Whenever a line in the entries below contains "which", copy that line.

::::

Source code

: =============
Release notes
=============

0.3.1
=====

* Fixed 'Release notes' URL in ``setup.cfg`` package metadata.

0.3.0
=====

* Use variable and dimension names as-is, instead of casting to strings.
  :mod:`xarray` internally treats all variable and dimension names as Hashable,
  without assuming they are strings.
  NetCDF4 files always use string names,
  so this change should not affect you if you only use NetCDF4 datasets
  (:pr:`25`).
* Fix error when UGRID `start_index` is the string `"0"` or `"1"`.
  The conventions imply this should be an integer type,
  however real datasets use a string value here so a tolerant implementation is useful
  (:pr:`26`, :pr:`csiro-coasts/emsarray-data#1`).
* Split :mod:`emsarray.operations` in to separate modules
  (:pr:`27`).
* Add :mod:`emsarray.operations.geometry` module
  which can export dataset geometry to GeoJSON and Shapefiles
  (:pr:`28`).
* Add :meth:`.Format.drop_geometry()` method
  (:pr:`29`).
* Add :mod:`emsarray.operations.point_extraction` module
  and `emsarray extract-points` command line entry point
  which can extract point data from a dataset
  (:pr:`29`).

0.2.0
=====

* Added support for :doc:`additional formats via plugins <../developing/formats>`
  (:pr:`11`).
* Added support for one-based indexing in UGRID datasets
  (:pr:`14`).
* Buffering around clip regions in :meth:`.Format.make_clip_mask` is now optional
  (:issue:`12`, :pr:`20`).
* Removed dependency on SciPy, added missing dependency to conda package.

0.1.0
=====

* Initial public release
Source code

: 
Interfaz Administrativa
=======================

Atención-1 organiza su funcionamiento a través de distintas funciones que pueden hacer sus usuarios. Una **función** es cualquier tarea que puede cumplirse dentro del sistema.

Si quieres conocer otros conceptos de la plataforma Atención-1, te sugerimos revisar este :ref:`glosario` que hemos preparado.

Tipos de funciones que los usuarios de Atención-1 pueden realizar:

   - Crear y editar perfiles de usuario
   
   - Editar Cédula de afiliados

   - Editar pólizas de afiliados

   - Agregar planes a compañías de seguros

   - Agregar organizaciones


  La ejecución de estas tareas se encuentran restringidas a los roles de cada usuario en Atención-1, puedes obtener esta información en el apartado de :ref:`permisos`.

::::

→ Answer section
  which can export dataset geometry to GeoJSON and Shapefiles
  which can extract point data from a dataset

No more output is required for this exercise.